[Required work] Search the listing for the word "inputs" and return each line that contains it.

[Data provided]
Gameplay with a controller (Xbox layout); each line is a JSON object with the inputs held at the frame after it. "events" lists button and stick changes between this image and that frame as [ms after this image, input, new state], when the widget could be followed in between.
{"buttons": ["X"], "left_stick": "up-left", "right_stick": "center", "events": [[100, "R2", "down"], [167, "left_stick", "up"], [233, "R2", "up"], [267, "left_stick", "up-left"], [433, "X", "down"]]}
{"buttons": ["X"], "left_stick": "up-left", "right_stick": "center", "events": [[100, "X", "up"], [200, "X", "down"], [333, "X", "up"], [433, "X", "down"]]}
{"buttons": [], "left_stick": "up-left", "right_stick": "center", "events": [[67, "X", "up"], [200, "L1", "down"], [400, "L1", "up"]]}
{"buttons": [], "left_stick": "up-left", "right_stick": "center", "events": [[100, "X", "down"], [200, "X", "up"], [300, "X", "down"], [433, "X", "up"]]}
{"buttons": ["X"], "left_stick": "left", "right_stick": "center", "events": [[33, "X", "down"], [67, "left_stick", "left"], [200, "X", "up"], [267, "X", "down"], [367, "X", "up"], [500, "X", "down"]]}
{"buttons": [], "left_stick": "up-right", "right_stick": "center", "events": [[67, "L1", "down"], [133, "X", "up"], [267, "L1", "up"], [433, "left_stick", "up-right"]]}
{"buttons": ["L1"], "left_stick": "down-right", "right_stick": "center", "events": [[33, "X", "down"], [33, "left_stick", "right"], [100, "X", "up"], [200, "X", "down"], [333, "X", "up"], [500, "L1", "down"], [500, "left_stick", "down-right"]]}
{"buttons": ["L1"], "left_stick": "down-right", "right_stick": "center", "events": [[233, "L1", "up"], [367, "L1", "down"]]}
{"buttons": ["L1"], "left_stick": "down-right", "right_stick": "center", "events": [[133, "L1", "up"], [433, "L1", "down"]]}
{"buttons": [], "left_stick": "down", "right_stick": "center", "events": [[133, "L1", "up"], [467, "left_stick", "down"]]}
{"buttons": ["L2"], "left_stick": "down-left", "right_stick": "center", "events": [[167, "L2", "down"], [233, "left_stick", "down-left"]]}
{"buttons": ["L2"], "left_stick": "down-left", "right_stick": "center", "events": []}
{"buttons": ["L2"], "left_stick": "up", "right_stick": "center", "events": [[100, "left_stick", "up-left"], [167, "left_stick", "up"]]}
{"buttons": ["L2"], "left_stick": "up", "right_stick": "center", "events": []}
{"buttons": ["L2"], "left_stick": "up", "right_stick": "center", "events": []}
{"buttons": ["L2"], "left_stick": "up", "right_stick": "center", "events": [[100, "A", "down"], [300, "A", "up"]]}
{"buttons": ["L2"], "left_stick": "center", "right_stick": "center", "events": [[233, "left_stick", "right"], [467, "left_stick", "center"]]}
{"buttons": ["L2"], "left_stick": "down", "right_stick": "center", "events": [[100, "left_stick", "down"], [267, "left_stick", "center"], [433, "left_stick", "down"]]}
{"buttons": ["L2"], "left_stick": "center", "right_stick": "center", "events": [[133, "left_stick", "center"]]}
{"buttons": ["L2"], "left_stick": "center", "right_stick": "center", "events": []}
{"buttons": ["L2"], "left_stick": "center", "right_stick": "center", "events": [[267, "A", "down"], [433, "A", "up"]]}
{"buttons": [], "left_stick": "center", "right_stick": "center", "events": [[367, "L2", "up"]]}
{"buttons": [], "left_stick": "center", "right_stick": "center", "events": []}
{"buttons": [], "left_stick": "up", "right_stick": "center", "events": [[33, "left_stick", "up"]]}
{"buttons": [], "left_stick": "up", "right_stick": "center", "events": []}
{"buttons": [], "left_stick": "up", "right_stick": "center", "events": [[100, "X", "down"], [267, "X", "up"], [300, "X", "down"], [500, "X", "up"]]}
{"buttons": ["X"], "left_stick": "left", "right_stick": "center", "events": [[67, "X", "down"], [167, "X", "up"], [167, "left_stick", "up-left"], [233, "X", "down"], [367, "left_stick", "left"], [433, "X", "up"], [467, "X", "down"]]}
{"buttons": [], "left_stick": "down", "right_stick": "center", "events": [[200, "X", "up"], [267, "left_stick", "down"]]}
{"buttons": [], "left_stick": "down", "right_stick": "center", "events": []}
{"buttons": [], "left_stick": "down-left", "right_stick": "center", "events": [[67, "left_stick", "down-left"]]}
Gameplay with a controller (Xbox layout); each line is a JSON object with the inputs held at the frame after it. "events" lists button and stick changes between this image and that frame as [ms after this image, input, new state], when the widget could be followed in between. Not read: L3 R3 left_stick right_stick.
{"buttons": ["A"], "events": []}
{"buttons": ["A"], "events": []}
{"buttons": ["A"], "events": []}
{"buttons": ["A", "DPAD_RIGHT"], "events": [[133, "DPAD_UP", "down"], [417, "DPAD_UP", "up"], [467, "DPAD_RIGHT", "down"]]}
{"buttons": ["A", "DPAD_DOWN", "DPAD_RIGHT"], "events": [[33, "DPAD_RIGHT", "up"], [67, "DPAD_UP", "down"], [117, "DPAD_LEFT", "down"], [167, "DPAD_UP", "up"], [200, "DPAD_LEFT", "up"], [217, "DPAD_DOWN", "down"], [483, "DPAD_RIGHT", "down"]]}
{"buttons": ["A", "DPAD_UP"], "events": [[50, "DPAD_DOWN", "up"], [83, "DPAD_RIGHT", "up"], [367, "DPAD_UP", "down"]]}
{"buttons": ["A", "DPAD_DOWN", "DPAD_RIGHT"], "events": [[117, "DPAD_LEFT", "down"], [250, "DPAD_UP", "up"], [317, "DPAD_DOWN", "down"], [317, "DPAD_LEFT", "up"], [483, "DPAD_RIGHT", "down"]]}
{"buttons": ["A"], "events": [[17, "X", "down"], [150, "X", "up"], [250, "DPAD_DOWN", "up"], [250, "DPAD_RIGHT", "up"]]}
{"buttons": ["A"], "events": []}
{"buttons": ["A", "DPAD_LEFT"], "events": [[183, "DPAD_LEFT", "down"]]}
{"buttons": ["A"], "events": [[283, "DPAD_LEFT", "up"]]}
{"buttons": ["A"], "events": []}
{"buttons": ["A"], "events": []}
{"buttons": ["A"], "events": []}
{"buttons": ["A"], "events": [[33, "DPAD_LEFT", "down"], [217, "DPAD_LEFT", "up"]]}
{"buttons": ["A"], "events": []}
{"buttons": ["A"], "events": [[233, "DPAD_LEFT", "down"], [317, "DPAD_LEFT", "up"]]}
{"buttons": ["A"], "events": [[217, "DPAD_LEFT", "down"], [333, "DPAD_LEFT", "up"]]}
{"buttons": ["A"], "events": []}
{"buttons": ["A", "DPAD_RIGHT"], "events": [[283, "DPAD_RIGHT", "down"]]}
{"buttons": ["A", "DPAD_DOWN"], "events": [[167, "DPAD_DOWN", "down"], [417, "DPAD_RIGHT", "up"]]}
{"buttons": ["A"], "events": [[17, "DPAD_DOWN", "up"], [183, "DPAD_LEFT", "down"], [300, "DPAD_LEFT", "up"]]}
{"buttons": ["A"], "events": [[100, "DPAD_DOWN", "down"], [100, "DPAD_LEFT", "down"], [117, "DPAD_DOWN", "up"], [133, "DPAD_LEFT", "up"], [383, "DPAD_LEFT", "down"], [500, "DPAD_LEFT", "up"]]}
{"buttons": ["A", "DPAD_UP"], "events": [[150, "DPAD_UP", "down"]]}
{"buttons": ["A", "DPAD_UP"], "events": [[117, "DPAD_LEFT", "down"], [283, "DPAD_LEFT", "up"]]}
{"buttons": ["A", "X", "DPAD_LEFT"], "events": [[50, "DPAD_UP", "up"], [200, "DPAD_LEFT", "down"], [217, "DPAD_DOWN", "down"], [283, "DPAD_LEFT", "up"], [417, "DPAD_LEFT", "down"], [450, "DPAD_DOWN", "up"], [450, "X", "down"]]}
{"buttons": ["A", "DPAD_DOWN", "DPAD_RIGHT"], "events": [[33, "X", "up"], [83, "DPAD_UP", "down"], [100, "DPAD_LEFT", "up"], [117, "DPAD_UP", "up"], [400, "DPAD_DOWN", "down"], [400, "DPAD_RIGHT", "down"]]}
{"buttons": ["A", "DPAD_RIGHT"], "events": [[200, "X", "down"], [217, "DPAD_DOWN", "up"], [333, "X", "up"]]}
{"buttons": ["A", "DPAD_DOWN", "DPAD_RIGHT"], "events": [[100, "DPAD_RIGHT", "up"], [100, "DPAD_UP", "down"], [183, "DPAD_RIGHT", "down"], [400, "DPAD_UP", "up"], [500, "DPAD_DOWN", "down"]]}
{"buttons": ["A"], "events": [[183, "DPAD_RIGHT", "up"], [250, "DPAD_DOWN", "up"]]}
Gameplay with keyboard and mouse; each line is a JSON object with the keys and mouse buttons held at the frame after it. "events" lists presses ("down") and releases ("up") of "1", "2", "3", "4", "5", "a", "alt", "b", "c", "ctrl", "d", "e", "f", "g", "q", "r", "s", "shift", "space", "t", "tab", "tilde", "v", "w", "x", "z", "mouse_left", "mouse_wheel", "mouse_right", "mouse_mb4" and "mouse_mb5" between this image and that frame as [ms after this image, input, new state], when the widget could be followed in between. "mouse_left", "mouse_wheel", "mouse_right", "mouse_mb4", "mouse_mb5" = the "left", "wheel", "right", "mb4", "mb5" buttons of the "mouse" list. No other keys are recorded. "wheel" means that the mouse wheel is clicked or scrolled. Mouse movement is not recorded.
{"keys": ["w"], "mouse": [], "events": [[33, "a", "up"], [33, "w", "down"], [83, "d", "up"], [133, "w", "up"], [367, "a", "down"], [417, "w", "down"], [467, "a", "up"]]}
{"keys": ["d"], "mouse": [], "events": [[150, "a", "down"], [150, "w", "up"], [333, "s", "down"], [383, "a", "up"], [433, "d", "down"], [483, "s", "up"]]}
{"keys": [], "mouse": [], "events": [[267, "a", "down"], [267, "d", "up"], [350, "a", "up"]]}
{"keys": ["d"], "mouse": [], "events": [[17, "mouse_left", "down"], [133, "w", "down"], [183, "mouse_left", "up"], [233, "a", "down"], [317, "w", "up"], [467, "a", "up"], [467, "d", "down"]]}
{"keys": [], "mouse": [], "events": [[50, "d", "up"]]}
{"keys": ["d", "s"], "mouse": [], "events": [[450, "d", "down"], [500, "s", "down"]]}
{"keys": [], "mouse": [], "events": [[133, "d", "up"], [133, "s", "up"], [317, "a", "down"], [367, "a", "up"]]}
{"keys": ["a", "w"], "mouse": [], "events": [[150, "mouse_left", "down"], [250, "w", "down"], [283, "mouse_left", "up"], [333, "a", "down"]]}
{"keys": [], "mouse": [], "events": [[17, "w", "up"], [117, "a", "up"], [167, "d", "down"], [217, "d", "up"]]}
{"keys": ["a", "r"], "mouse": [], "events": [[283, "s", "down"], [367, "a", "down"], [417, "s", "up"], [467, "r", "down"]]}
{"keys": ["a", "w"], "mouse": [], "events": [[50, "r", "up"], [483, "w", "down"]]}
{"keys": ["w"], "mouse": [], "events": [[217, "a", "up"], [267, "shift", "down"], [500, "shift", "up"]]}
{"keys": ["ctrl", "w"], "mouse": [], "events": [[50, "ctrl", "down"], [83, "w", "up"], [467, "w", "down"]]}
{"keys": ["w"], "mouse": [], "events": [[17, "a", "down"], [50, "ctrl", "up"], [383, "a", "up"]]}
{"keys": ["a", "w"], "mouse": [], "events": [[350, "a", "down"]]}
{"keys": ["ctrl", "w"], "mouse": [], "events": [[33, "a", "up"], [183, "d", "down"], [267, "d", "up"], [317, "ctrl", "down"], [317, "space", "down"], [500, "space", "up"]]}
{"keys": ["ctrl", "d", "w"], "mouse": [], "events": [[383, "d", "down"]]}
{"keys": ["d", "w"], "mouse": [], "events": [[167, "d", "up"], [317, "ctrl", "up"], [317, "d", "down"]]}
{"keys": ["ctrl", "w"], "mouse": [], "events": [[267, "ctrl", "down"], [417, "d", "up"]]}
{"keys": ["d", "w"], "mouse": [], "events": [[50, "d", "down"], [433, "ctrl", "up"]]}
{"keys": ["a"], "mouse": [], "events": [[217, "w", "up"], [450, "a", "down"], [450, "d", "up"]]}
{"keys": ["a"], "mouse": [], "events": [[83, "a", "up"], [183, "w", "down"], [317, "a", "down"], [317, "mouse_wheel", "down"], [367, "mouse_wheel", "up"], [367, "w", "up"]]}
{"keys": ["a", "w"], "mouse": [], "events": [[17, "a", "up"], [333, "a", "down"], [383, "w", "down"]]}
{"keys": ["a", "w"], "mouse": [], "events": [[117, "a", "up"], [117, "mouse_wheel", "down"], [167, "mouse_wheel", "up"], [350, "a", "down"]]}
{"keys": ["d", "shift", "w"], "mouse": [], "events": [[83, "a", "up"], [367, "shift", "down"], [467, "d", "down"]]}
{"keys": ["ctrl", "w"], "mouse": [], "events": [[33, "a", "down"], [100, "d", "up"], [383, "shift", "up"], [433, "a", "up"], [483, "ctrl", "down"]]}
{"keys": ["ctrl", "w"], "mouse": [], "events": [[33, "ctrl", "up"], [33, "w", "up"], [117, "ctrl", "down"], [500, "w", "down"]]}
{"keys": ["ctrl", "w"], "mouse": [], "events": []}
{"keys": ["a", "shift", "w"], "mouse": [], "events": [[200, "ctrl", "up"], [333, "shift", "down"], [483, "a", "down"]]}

[Solution below]
Gameplay with a controller (Xbox layout); each line is a JSON object with the inputs held at the frame after it. "events" lists button and stick changes between this image and that frame as [ms after this image, input, new state], when the widget could be followed in between.
Gameplay with a controller (Xbox layout); each line is a JSON object with the inputs held at the frame after it. "events" lists button and stick changes between this image and that frame as [ms after this image, input, new state], when the widget could be followed in between. Not read: L3 R3 left_stick right_stick.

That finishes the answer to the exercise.